Sebenarnya Orang Indonesia umumnya membagi dua acara Natal, yang satu Ibadah, yang satu lagi Perayaan. Kan "wsidom" ini tiada taranya agar kita bisa berbagi...Dan seperti saudara muslim kita akan solat Ied dulu lalu mengundang kita halal-bil halal bersantap bersama. Apa ini kurang?!! please deh...


itu adalah pendapatnya, lalu bagaimana dengan Anda?

selamat merenung...


1 komentar:

Anonim mengatakan...

Bagi kehidupan harmonis dengan sesama lebih konkret dihayati dalam kehidupan bersama. Berbagi dalam masalah, penderitaan, kesulitan hidup, pengetahuan, ketrampilan, kebijaksanaan dan saling mengasihi tanpa syarat. Seharusnya nilai kerukunan agama dinyatakan bagaimana umat saling mendukung dan membantu saat umat lain mendirikan rumah ibadahnya, saat mereka menghadapi kesulitan kerja, membangun lingkungan yang asri dan aman.
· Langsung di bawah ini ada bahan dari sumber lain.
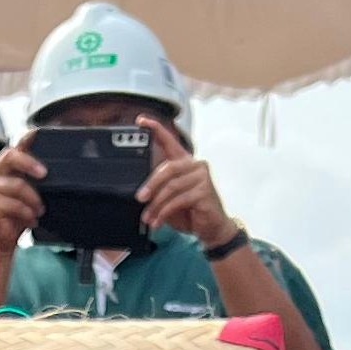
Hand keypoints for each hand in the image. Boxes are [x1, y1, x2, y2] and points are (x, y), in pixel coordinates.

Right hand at [0, 144, 44, 256]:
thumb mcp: (28, 193)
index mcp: (3, 167)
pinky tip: (30, 219)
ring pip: (17, 185)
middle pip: (11, 156)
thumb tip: (50, 168)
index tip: (38, 133)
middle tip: (44, 174)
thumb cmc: (14, 215)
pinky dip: (26, 213)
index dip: (26, 138)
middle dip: (30, 163)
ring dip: (34, 200)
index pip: (14, 147)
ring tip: (39, 210)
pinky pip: (14, 205)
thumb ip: (34, 178)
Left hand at [134, 116, 233, 250]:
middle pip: (167, 168)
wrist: (210, 228)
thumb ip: (158, 190)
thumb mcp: (169, 199)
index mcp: (184, 162)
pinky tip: (158, 221)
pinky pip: (178, 200)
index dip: (155, 129)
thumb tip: (139, 192)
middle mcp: (194, 164)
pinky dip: (164, 213)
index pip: (169, 141)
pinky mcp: (204, 190)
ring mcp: (201, 176)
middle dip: (151, 185)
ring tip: (148, 217)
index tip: (141, 121)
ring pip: (171, 187)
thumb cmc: (190, 211)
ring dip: (156, 205)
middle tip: (140, 198)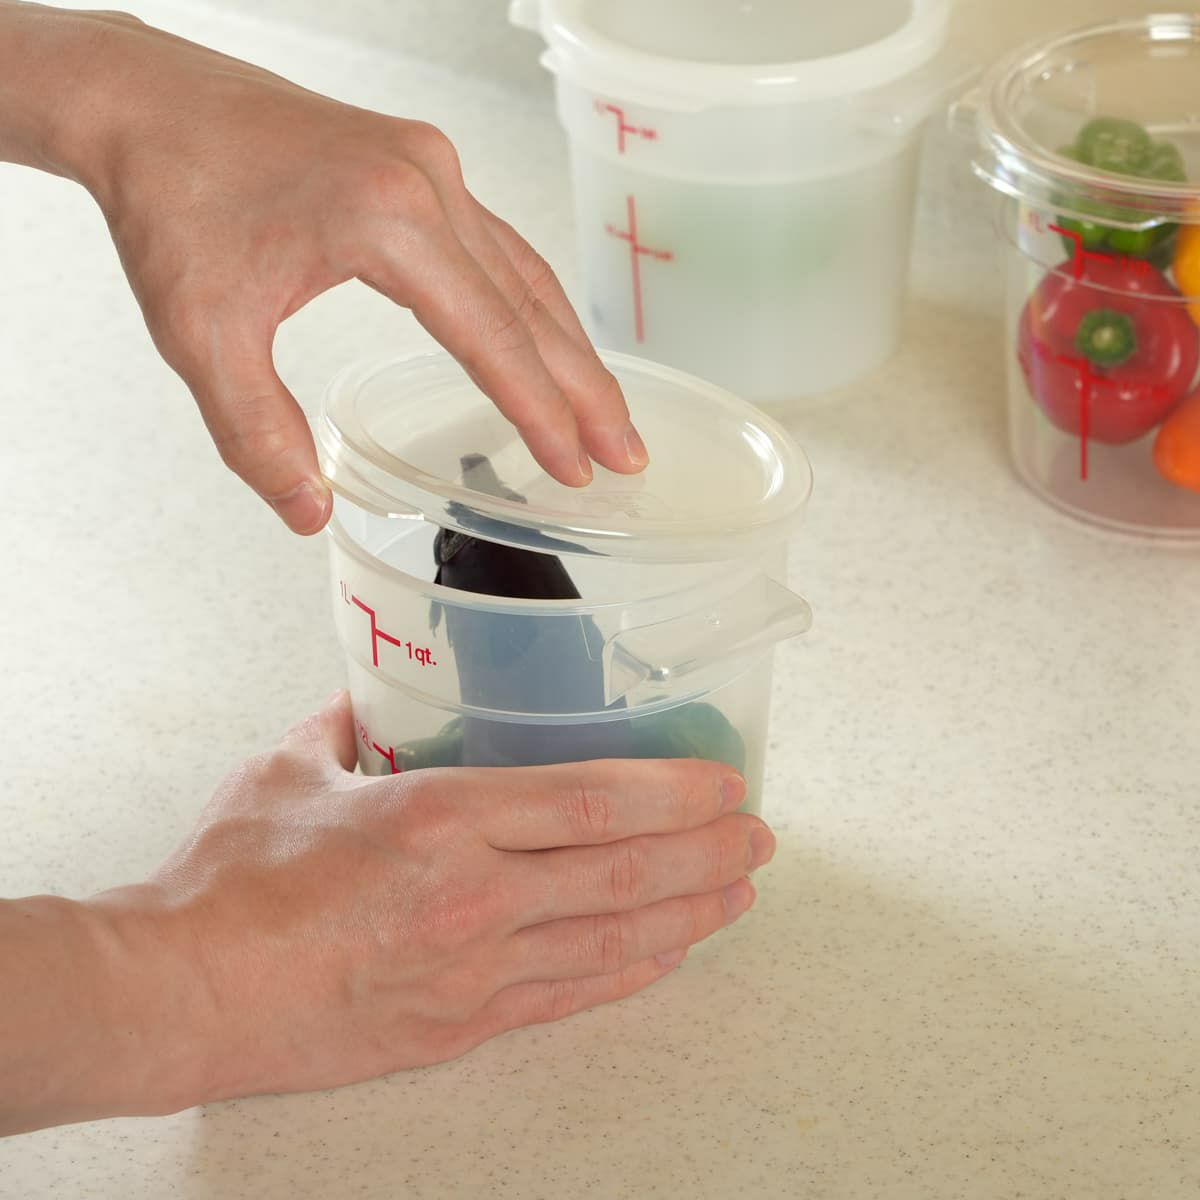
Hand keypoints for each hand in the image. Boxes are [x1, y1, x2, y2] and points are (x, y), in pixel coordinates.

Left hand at [13, 7, 647, 531]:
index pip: (491, 335)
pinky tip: (548, 343)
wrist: (146, 101)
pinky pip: (499, 247)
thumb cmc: (171, 200)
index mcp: (386, 219)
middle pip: (532, 304)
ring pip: (527, 273)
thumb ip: (256, 432)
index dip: (540, 411)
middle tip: (626, 455)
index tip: (577, 468)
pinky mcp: (421, 166)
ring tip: (605, 415)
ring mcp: (432, 166)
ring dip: (570, 348)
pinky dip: (533, 306)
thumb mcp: (199, 333)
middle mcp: (427, 181)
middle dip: (584, 389)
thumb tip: (310, 511)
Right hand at [87, 693, 772, 1112]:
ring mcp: (473, 970)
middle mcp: (473, 897)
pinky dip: (628, 973)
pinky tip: (667, 955)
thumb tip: (371, 694)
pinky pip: (567, 997)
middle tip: (760, 836)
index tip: (723, 781)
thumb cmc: (229, 880)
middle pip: (622, 874)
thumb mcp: (289, 769)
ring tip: (739, 894)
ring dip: (688, 915)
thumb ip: (348, 724)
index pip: (589, 802)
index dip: (671, 791)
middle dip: (706, 854)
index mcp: (439, 820)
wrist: (181, 992)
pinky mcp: (459, 1025)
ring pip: (611, 940)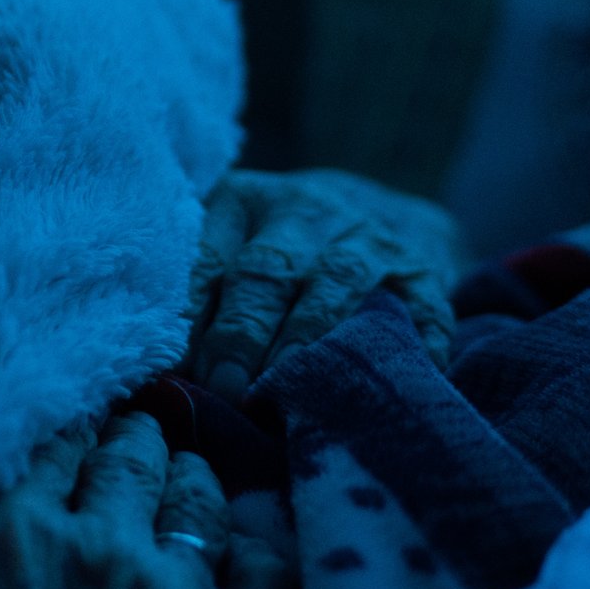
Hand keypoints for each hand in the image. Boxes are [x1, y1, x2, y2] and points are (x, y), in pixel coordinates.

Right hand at [0, 414, 295, 588]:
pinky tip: (245, 546)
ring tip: (187, 473)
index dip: (65, 431)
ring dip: (189, 478)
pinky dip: (254, 546)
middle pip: (125, 457)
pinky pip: (266, 570)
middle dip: (131, 440)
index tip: (72, 428)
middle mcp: (91, 544)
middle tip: (134, 435)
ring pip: (195, 498)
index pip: (48, 444)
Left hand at [183, 169, 462, 399]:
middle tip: (226, 386)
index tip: (179, 366)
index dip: (191, 314)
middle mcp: (303, 210)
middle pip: (266, 269)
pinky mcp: (421, 268)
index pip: (207, 257)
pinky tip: (387, 380)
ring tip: (287, 385)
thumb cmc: (277, 245)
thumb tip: (168, 377)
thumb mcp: (229, 245)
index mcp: (241, 202)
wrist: (377, 209)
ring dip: (307, 334)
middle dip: (243, 331)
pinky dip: (409, 342)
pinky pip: (419, 305)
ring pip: (335, 279)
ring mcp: (367, 236)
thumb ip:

Namun anehnya GKI Maulana Yusuf yang digagas oleh pdt. Albertus Patty mengartikan kerukunan beragama melalui suatu ibadah/ Ibadah yang dimaksud adalah ibadah Natal yang jelas seluruh hati, spiritualitas dan iman jemaat tertuju kepada bayi Kristus sebagai inkarnasi Firman Allah disisipi dengan sholawat nabi yang jelas secara teologis tidak terarah kepada Kristus. Tindakan pdt. Albertus Patty tersebut bukan suatu terobosan, tetapi mengobrak-abrik suatu tatanan ibadah. Pertanyaan yang muncul adalah apakah kerukunan beragama harus ditempuh dengan mengobrak-abrik tatanan ibadah? Kerukunan agama seharusnya diwujudkan melalui spiritualitas yang dijiwai oleh kasih yang diteguhkan dan dimanifestasikan Allah dalam ibadah, di mana Kristus sang sumber kasih Allah berkenan mengejawantahkan diriNya menjadi manusia.